Dr. Maas said he told the members of WKU’s athletic department at the early presentation that having early morning practices is counter productive. He explained the brain process and files away the information it gathers each day while sleeping and that if student athletes aren’t getting enough sleep, they do not have time for their brains to convert short-term memory items into long-term memory.
He explained the sleep time is expecially important to convert learned physical routines into permanent muscle memory. (I am giving a very generic explanation. There were some discovered physiological things that occur during sleep that are above my ability to fully explain. The doctor has a book that apparently covers much of this information.) He said most people need eight hours of sleep for maximum transfer from short term to long term memory of things learned during a day.
While every parent of a teenager knows they sleep a lot, Dr. Maas explains they are not just being lazy bums, it’s the way they are programmed at that age. He stated they need at least 9.25 hours of sleep a night to function best when asleep.
He said whenever your teenager is moody and difficult or argumentative, it is likely because they are sleep deprived. He explained sleep quality and quantity directly impacts mood, alertness, energy, thinking, performance and productivity. That is true for everyone no matter their age, it just may be more apparent in “moody” teenagers. Dr. Maas said teens need more time asleep because they are growing and their minds and bodies need the extra processing time. (Having two teens of my own, my wife and I have experienced what happens when they do not get enough sleep. It is not pretty.) Dr. Maas joked a question often uttered by parents to teens is, “‘don’t you have a brain in your body.’ With six hours of sleep, the answer is no.”
Aside from the discussion about how sleep affects performance, what was also very interesting to me was the stages of sleep.

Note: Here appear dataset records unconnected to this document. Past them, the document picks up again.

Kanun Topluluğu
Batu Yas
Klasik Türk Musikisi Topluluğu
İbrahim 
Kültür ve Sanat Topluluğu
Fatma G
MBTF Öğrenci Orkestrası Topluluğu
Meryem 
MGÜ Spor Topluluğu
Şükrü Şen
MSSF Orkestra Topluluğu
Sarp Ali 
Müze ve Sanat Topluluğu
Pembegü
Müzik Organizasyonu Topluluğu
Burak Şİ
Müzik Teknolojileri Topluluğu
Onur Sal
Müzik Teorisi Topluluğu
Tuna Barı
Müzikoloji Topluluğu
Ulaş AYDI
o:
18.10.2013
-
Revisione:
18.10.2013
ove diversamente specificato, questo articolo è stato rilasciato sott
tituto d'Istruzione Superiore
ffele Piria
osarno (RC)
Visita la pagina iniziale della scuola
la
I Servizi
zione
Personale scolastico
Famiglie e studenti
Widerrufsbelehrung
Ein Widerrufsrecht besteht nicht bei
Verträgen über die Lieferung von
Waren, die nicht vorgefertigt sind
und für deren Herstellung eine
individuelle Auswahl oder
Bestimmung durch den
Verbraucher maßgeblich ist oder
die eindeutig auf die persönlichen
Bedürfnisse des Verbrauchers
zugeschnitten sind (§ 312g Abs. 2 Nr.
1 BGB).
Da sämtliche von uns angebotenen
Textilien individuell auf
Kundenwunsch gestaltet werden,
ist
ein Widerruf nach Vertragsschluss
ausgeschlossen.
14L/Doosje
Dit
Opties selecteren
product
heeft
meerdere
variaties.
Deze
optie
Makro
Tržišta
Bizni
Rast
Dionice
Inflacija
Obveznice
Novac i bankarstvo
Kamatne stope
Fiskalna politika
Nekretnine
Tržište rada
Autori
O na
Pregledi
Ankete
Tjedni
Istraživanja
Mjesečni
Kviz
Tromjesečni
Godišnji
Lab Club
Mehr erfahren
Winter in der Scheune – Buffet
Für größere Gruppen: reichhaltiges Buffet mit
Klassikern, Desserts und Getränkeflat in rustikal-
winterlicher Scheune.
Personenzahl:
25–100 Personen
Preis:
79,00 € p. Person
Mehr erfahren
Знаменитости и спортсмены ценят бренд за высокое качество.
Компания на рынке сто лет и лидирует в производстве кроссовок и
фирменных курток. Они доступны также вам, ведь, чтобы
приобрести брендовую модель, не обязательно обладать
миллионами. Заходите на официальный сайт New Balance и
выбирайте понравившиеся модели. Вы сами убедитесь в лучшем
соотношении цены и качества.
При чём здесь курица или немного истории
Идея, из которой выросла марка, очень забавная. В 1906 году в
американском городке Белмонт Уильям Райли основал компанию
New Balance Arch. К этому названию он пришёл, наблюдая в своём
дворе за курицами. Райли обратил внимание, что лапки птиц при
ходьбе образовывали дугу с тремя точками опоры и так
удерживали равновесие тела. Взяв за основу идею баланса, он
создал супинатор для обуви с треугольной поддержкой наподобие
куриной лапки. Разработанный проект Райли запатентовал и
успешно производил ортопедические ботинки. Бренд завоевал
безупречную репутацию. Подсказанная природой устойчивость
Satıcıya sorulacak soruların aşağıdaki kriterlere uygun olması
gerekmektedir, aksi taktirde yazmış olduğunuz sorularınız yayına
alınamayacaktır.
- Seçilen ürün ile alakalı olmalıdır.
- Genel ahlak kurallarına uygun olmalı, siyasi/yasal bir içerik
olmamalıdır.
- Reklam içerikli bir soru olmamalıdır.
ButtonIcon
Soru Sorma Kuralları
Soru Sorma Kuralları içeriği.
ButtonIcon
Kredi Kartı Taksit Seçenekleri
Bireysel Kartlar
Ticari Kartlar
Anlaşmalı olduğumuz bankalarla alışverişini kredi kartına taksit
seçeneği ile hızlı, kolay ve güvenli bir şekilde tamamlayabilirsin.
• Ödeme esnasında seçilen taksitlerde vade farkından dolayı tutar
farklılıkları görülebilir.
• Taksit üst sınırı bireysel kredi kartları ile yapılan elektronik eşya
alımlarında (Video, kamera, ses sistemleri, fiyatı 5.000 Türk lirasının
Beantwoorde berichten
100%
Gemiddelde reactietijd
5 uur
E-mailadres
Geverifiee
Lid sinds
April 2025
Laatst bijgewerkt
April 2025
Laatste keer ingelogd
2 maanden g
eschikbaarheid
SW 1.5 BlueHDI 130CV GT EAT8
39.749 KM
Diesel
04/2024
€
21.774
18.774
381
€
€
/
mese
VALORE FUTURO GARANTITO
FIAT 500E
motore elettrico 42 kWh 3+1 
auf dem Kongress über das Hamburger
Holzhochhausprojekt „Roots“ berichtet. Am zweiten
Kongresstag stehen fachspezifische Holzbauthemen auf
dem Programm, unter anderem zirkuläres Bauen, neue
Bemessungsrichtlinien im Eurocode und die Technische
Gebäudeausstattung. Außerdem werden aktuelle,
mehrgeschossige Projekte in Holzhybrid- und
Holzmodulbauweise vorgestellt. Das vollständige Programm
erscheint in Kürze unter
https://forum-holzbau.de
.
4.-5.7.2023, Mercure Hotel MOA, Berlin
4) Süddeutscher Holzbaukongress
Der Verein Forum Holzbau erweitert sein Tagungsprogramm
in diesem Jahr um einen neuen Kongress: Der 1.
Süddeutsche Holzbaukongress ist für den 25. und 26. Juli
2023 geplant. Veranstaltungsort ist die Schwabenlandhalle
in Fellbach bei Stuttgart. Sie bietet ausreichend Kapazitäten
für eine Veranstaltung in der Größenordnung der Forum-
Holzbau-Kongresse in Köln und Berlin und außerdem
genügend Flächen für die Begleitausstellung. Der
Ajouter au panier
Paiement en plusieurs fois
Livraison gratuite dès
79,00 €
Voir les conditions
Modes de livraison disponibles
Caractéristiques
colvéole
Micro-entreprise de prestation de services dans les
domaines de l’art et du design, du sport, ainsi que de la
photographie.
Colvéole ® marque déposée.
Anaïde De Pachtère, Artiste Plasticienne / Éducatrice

There are four stages that occur that are deeper sleep and different things happen in our minds in each of these stages. Ninety minutes after falling asleep, the doctor explained, is when REM sleep occurs, which is when we dream. On a diagram, it showed the first REM lasts nine minutes. These things continue throughout an eight period of sleep.
Dr. Maas said some people claim not to dream, but that dreams are mostly remembered when we wake up while in REM. That means everyone dreams, but not everyone awakes at a time when they will remember dreaming.
There are four times during eight hours of sleep when we enter REM and each time is increasingly longer.
Dr. Bale, who is on the board of regents at WKU, said his study of sleep and Dr. Maas’ research has convinced him school days should begin later in the morning to help students to perform better. Maas pointed out research at some boarding schools has shown increases in academic and athletic performance with later start dates and more time for sleep by students.